In the G wing of Bordeaux, Nguyen says, prisoners began a hunger strike against the harsh confinement measures in early May. According to a communique posted online by the Anti-Carceral Group, a local prison abolitionist organizing campaign, the strike and other acts of resistance then spread to other wings of the prison.
Later, the hunger strikers’ list of demands was published as well. They include wide release of vulnerable detainees; for every day spent in the prison during the outbreak to count as three days toward release; access to personal protective equipment; increased recreational activities which can be used alone in cells, such as game consoles; and the creation of a prisoner’s committee which would be recognized as the legitimate representative of prisoners by the Bordeaux administration.
Rutland, in his capacity as an organizer with the Anti-Carceral Group, has been doing his best to support incarcerated people and their families through the pandemic.
“The protests have won certain concessions from the prison,” he says. “They’re actually trying to get people inside the lockdown wings these five-minute phone calls, which wouldn’t have happened otherwise.”

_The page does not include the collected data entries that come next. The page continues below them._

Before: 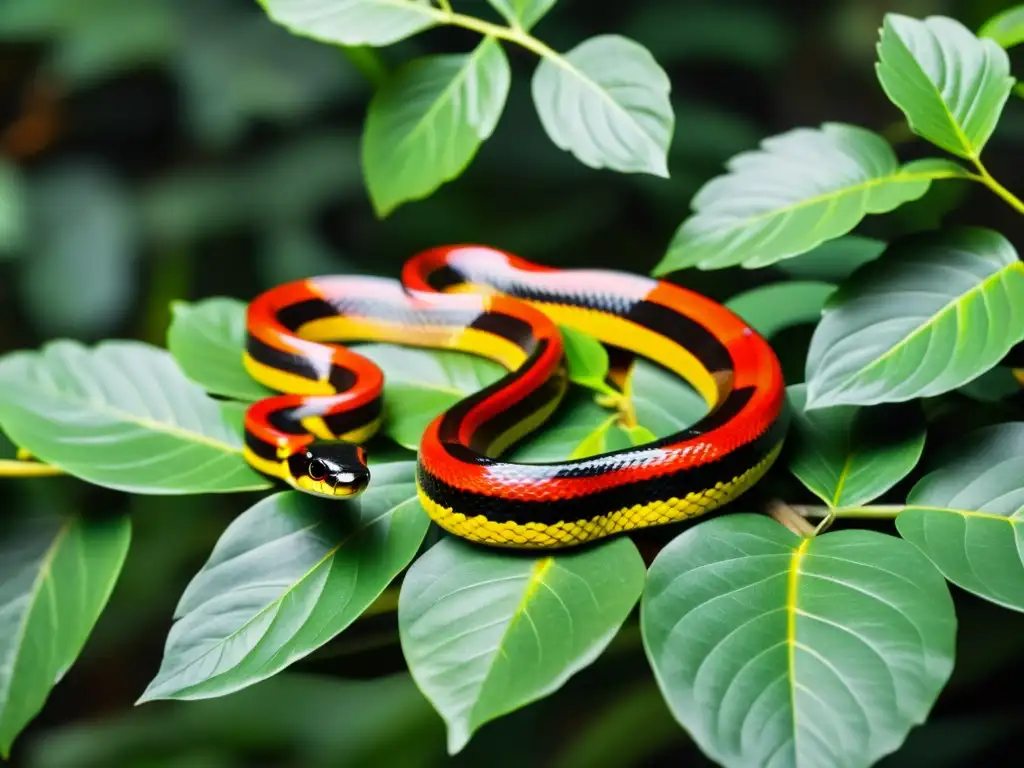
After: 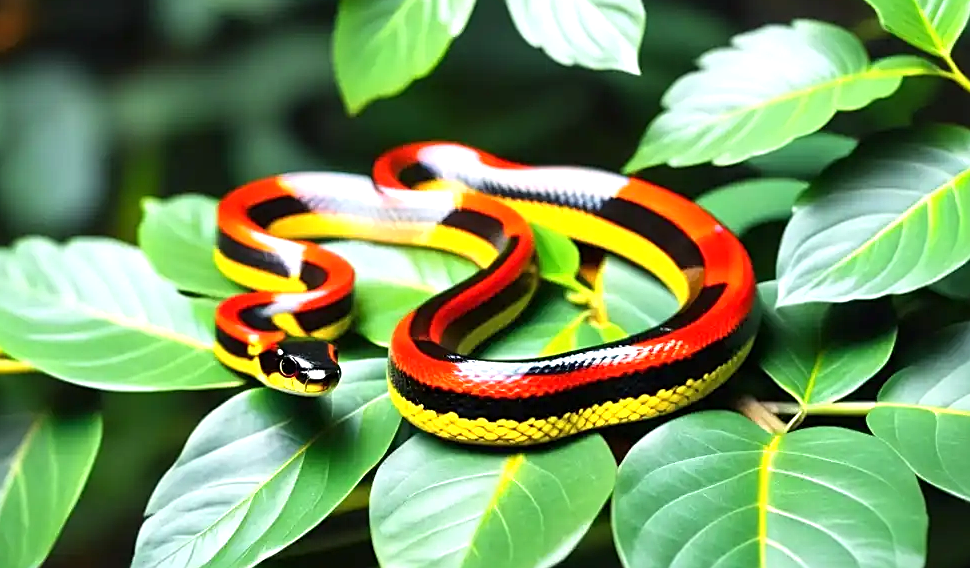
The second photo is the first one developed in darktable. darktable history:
crop and rotate: left 2.929%, top 13.429%, right 2.282%, bottom 12.592%
exposure: black level correction 0, exposure 0.691 EV, compensate exposure bias true, compensate highlight preservation false
sharpen: on, module defaults
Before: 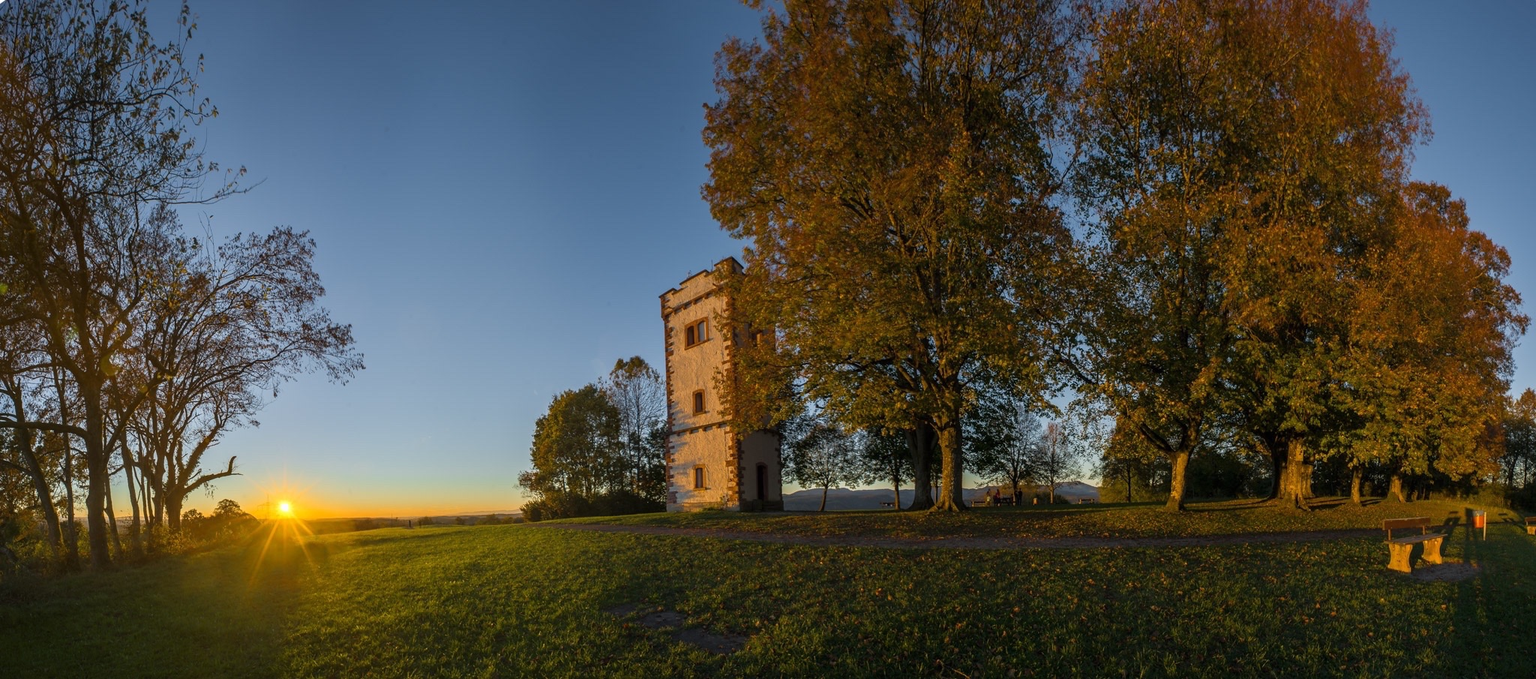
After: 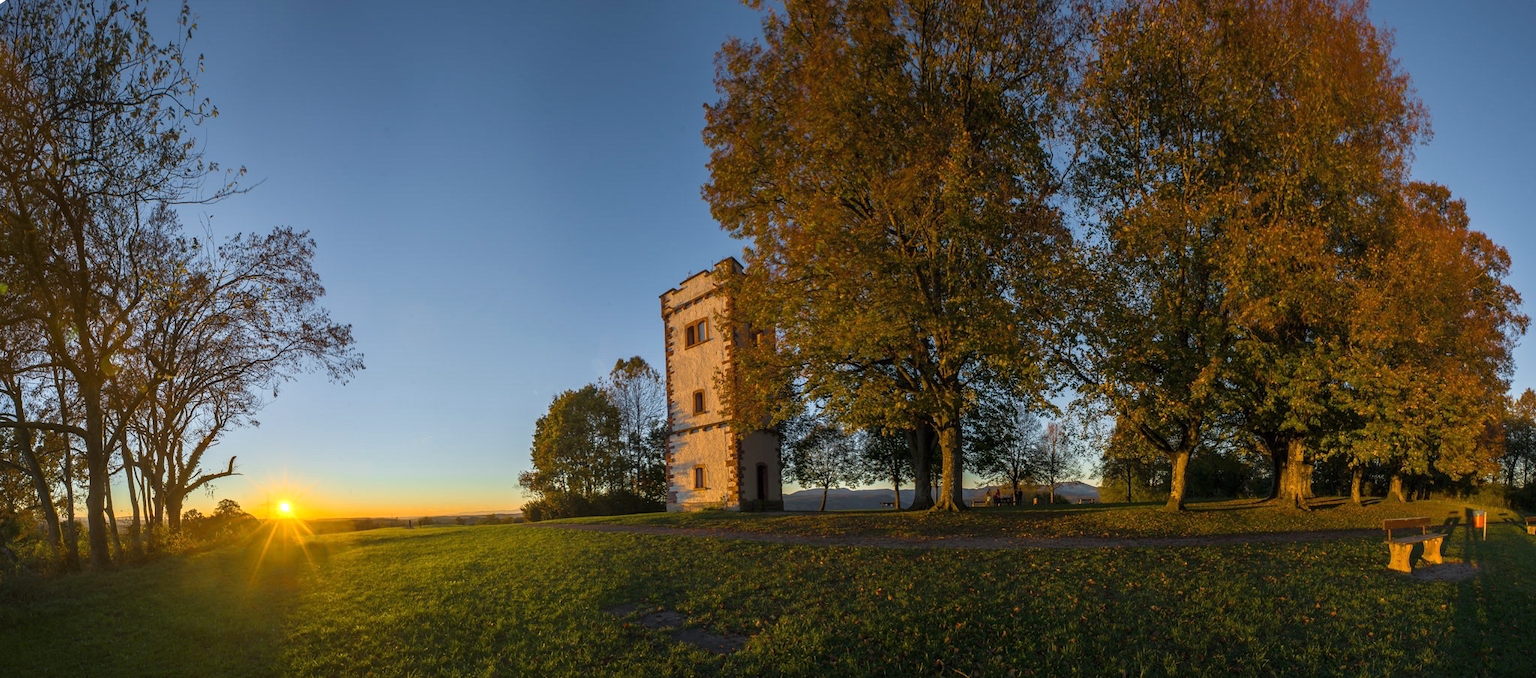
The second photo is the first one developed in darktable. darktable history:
exposure: exposure 0.258 EV, compensate highlight preservation false
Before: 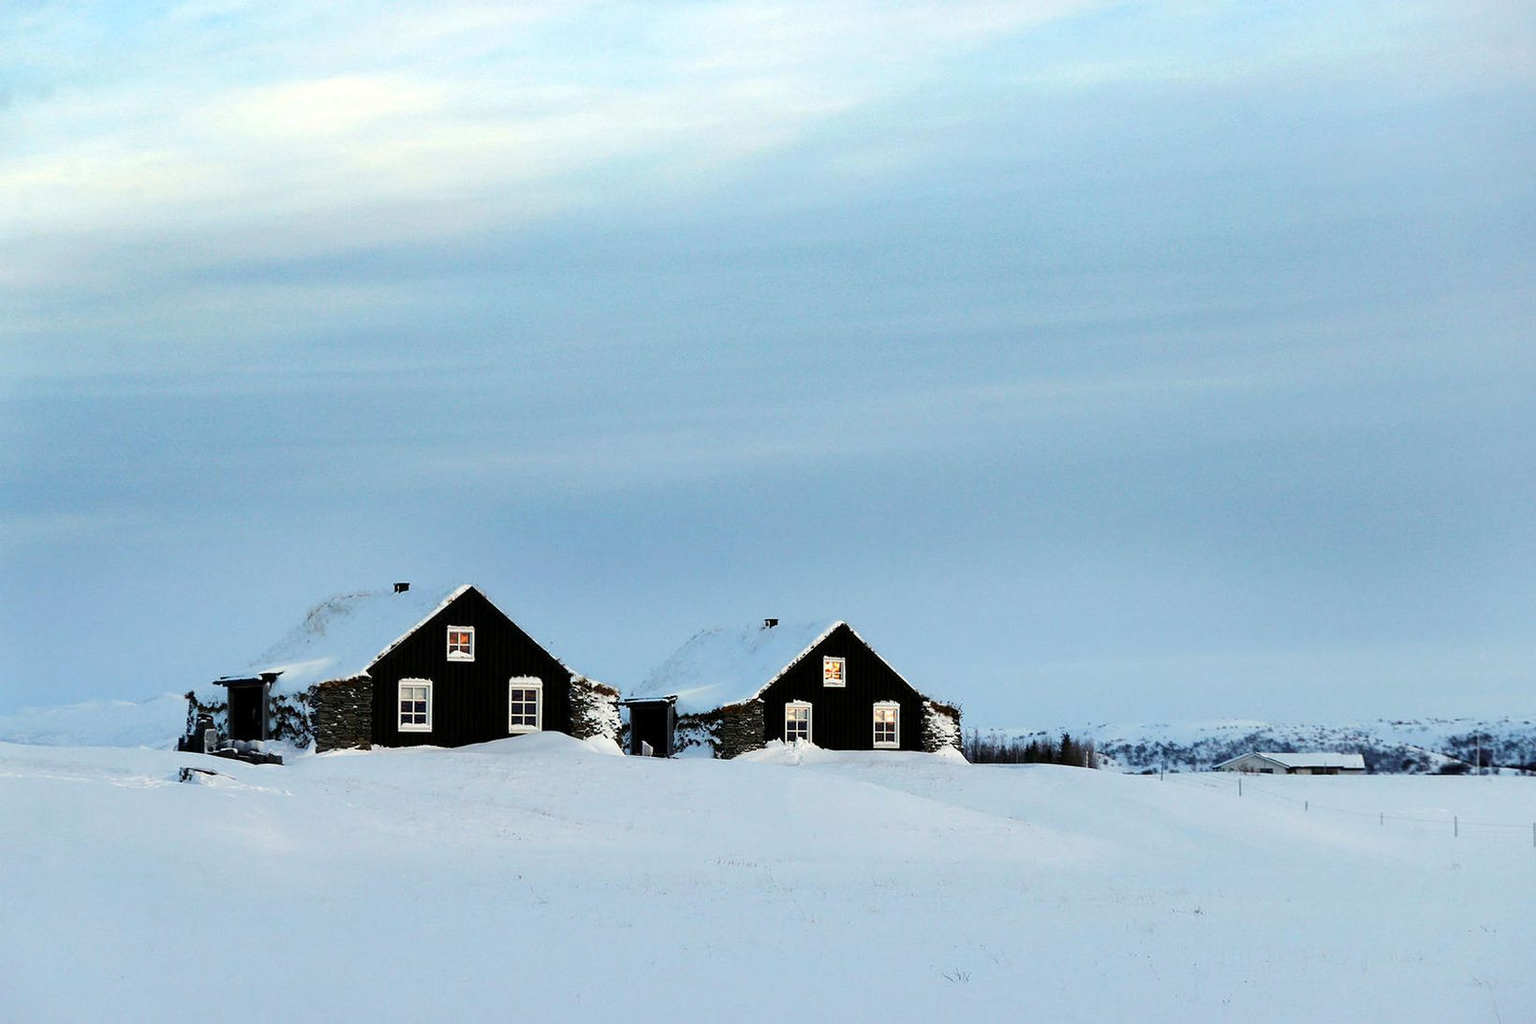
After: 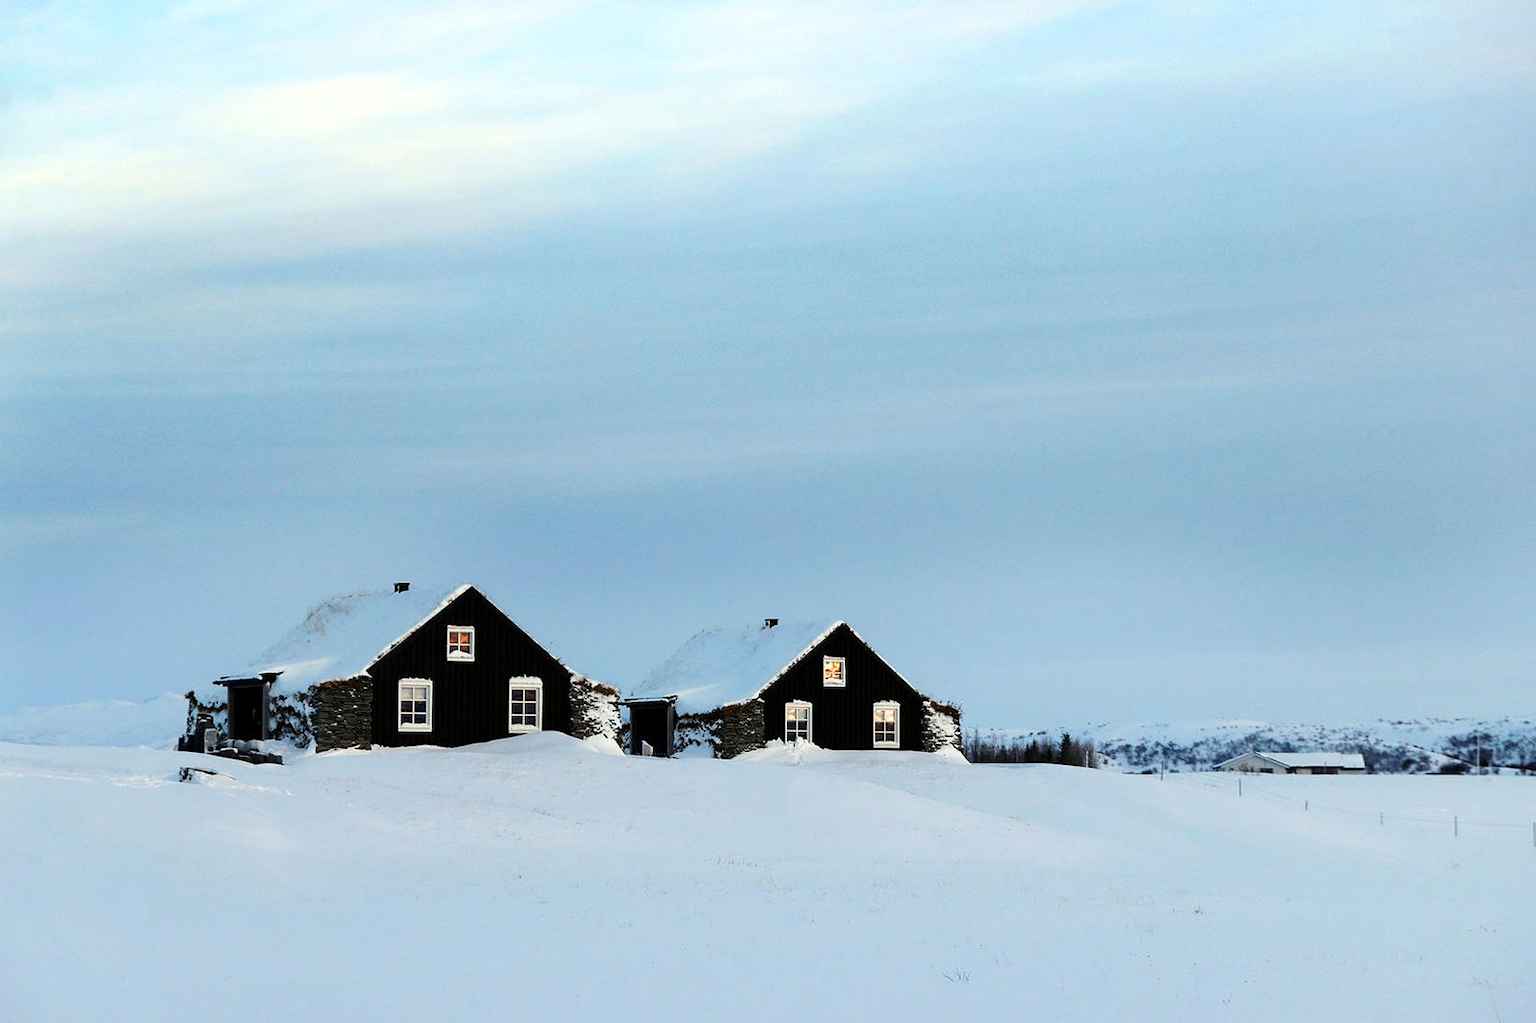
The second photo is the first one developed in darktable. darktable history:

But the organizing inside Bordeaux has also seen repression, Rutland says. “If people resist in any way, the prison will shut off the water system. So, they shut down the water for three days. People couldn’t flush their toilets or wash their hands.”
“It comes back to this dynamic of power and authority within the prison, and how prisoners are viewed and managed and dealt with by the system,” Benslimane says. “It’s very rough. We’re not respected, we’re not even viewed as human.
For Rutland, the pandemic is just reinforcing the critique that prison abolitionists have always held. “There’s this whole myth that prisons are supposed to rehabilitate people,” he explains. “It’s always been a myth, but it’s especially clear now. There’s no social programming, and people are being held in conditions that amount to torture.”
“We need to think about a just transition from the prison-industrial complex,” Benslimane says. “We need to re-mobilize the prison workforce, in order to make it a workforce that’s about releasing people. We don’t need this many prisoners.”
“As it stands now,” Benslimane says, “the blood of the people who have died behind bars is on the hands of Bill Blair and Justin Trudeau.”
This article was updated on May 26, 2020 to include photos of the Bordeaux prison by David-Olivier Gascon.